Tal vez Marcela Cubillos y la Universidad San Sebastián no hayan incurrido en la ilegalidad, pero han hecho uso de toda la laxitud regulatoria de la ley ante la ingenua confianza en el alto sentido moral de las personas, lo que en este caso – como en muchos otros- hoy simplemente no existe.

Urge regular, en términos jurídicos, los márgenes de montos asignables a sueldos y otros ítems de “gastos”, en los casos en que se trata de instituciones que reciben importantes fondos estatales. De lo contrario, es un camino abierto para enmascarar el lucro, que en materia de instituciones educacionales está legalmente vetado.

En Chile, la lucha contra la delincuencia pasa necesariamente por restringir  -hasta eliminar- estos bastos campos de acción al margen de la ley, ya sea por la omisión o imperfección de ésta, y que  se han instalado en el imaginario nacional como zonas de abuso institucionalizado que normalizan la razón del que delinque: el Estado de Derecho no se vulnera tanto en el delito de  ciudadanos comunes y corrientes que somos la gran mayoría, como por la acción de las macro organizaciones de poderes fácticos que invaden la economía y la política del país, habilitando una “moral del delito”. Algo así como: si ellos roban miles de millones a cambio de clases de ética o defraudan claramente al estado vulnerando el espíritu de la ley, en su ambigüedad, entonces qué más da. Si yo no lo hago, otro lo hará, y yo me quedaré de gato mirando la carnicería.

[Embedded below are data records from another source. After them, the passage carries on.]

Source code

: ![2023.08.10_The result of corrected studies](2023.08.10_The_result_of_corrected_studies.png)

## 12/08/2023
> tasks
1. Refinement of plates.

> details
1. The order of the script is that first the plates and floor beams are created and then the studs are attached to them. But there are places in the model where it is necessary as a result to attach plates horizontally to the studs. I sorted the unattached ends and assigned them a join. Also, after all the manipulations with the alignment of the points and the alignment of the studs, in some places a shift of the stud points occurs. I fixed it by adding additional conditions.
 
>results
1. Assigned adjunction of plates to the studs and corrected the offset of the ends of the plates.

¡Pero claro! En el intento de regular lo necesario es que comienzan los problemas. Los de siempre: esa élite que ha nacido, ha crecido y se ha sostenido en el abuso, tiene fuerza política, y entonces pone todas las trabas legislativas para que estas grietas jamás se cierren, porque dichas fisuras son el “alma de la debida institución”. Así entonces se niegan –por ejemplo y solo de botón de muestra- a levantar el secreto bancario, porque saben que entonces ni todas las lavanderías del mundo podrán blanquear los dineros truchos ni las evasiones tributarias y otras artimañas de enriquecimiento ilícito. Y aquí viene lo más increíble: ese ejército de funcionarios políticos que custodian estos privilegios y desequilibrios, ahora son instalados por quienes debieran entender las cosas y comprender que si no terminamos este abuso, seguiremos siendo carnada fácil de la codicia, y pareciera que de algún modo ya comprenden que así es la vida, y que más vale tener un sistema laxo y distraído, porque la política del chorreo es así: chorrean las posibilidades para actuar en la corrupción. Hay un mundo ávido por agarrar cualquier colita que lo abduzca y lo haga parte del gran concierto de los bolsillos largos, porque al fin y al cabo, si todos somos corruptos, nadie lo es, y que gane el “más mejor”; que gane el que tiene los colmillos más grandes.